What we are seeing at the moment is insurers and brokers implementing AI solutions for augmented underwriting, or to address large documents, with carriers and brokers experimenting with generative AI to scan large submissions to compare products, geographies, limits and so on. At the moment, this is a manual process and a time-consuming one. This is where AI can be really useful. It might not be glamorous, but operationally it can be quite transformative.
At the same time, insurers are quite right to be cautious of AI. They’re working in a highly regulated environment and already have a brand problem as an industry. Problems such as the one Air Canada experienced after its chatbot invented an entirely new refund programme are the sorts of problems the insurance industry does not need, given its already difficult brand challenge. GenAI does ‘hallucinate’, or in other words, it can fabricate responses in one way or another.
In the case of Air Canada, the judge decided that if the bot says the customer is entitled to a full refund, and they have a screen grab proving that to be the case, then a full refund plus penalties are due. The bottom line is that companies are responsible for their chatbots’ outputs.

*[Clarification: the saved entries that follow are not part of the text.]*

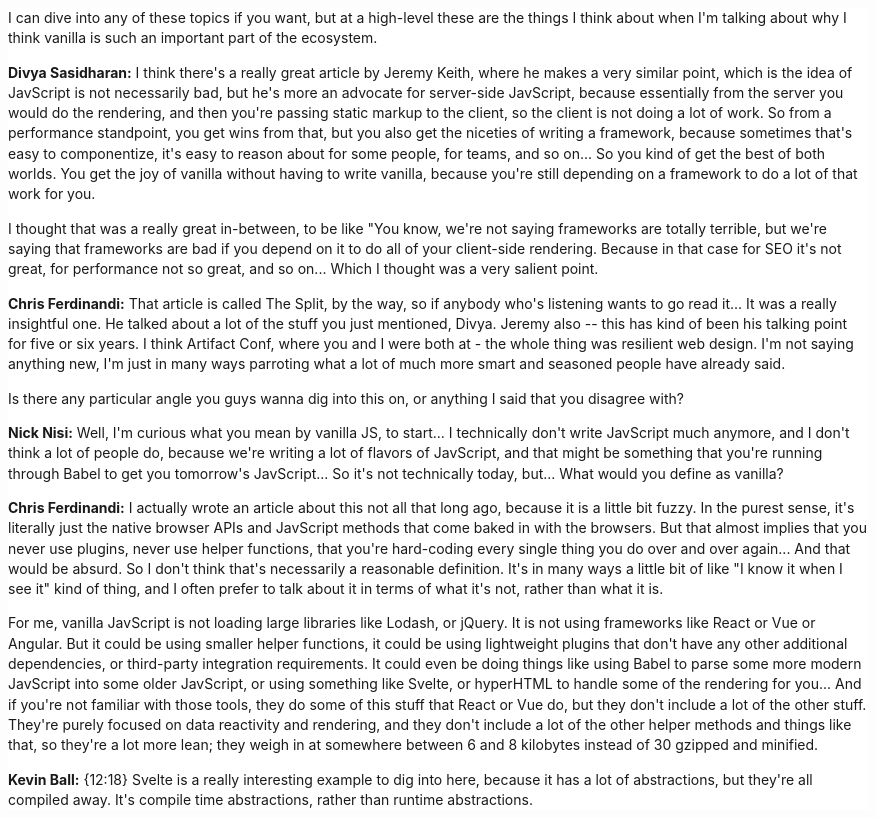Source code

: I can dive into any of these topics if you want, but at a high-level these are the things I think about when I'm talking about why I think vanilla is such an important part of the ecosystem.

**Divya Sasidharan:** I think there's a really great article by Jeremy Keith, where he makes a very similar point, which is the idea of JavScript is not necessarily bad, but he's more an advocate for server-side JavScript, because essentially from the server you would do the rendering, and then you're passing static markup to the client, so the client is not doing a lot of work. So from a performance standpoint, you get wins from that, but you also get the niceties of writing a framework, because sometimes that's easy to componentize, it's easy to reason about for some people, for teams, and so on... So you kind of get the best of both worlds. You get the joy of vanilla without having to write vanilla, because you're still depending on a framework to do a lot of that work for you.

I thought that was a really great in-between, to be like "You know, we're not saying frameworks are totally terrible, but we're saying that frameworks are bad if you depend on it to do all of your client-side rendering. Because in that case for SEO it's not great, for performance not so great, and so on... Which I thought was a very salient point.

**Chris Ferdinandi:** That article is called The Split, by the way, so if anybody who's listening wants to go read it... It was a really insightful one. He talked about a lot of the stuff you just mentioned, Divya. Jeremy also -- this has kind of been his talking point for five or six years. I think Artifact Conf, where you and I were both at - the whole thing was resilient web design. I'm not saying anything new, I'm just in many ways parroting what a lot of much more smart and seasoned people have already said.

Is there any particular angle you guys wanna dig into this on, or anything I said that you disagree with?

**Nick Nisi:** Well, I'm curious what you mean by vanilla JS, to start... I technically don't write JavScript much anymore, and I don't think a lot of people do, because we're writing a lot of flavors of JavScript, and that might be something that you're running through Babel to get you tomorrow's JavScript... So it's not technically today, but... What would you define as vanilla?

**Chris Ferdinandi:** I actually wrote an article about this not all that long ago, because it is a little bit fuzzy. In the purest sense, it's literally just the native browser APIs and JavScript methods that come baked in with the browsers. But that almost implies that you never use plugins, never use helper functions, that you're hard-coding every single thing you do over and over again... And that would be absurd. So I don't think that's necessarily a reasonable definition. It's in many ways a little bit of like "I know it when I see it" kind of thing, and I often prefer to talk about it in terms of what it's not, rather than what it is.

For me, vanilla JavScript is not loading large libraries like Lodash, or jQuery. It is not using frameworks like React or Vue or Angular. But it could be using smaller helper functions, it could be using lightweight plugins that don't have any other additional dependencies, or third-party integration requirements. It could even be doing things like using Babel to parse some more modern JavScript into some older JavScript, or using something like Svelte, or hyperHTML to handle some of the rendering for you... And if you're not familiar with those tools, they do some of this stuff that React or Vue do, but they don't include a lot of the other stuff. They're purely focused on data reactivity and rendering, and they don't include a lot of the other helper methods and things like that, so they're a lot more lean; they weigh in at somewhere between 6 and 8 kilobytes instead of 30 gzipped and minified.

**Kevin Ball:** \{12:18\} Svelte is a really interesting example to dig into here, because it has a lot of abstractions, but they're all compiled away. It's compile time abstractions, rather than runtime abstractions.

We’ve not yet seen a great deal of announcements about what insurers are doing with AI, but I suspect we will get to that stage very soon. At the same time, there are segments and lines where AI simply cannot yet replace the traditional approach. The more complex and specialty risks still need trust, and they need humans operating in them. It will be quite a long time before automation and AI start to replace humans in marine and aviation, for instance. Yes, there will be elements of automation within it, but ultimately it will be about the underwriter, the broker, and the client working together.
How can insurtech and the IoT unite to create better outcomes for insurers and insureds?
This is a topic that goes to the very heart of insurance. At its core, traditional insurance is a promise to pay a valid claim during the year. Barring a change in the policy, an insurer would not otherwise need – or want – to hear from an insured until prior to renewals on some lines. The same might not be the case for large complex claims, but it is almost certainly the case for high-volume personal lines. The IoT offers global potential to completely change that dynamic, so that instead of having an annual touchpoint with customers, insurers get an update every 30 seconds.
With the expanding IoT, we are monitoring oil platforms, vessels, aircraft, agriculture, the environment – even icebergs are being monitored. Smart buildings are monitoring power, security, fire, flood, elevators, vending machines, water systems, air quality systems, zonal controls – everything is being controlled by sensors and that’s creating data that can be used to support insurance policies – allowing carriers to monitor on a regular basis the risks they’ve written. Now they have the basis of a conversation with insureds about risk, allowing insurers to move away from traditional insurance to being a protection industry.
This is where the interesting work is happening right now, and it’s going to completely change the perception of what an insurance company does.
This article was published in the Q2 2024 issue of CIR Magazine.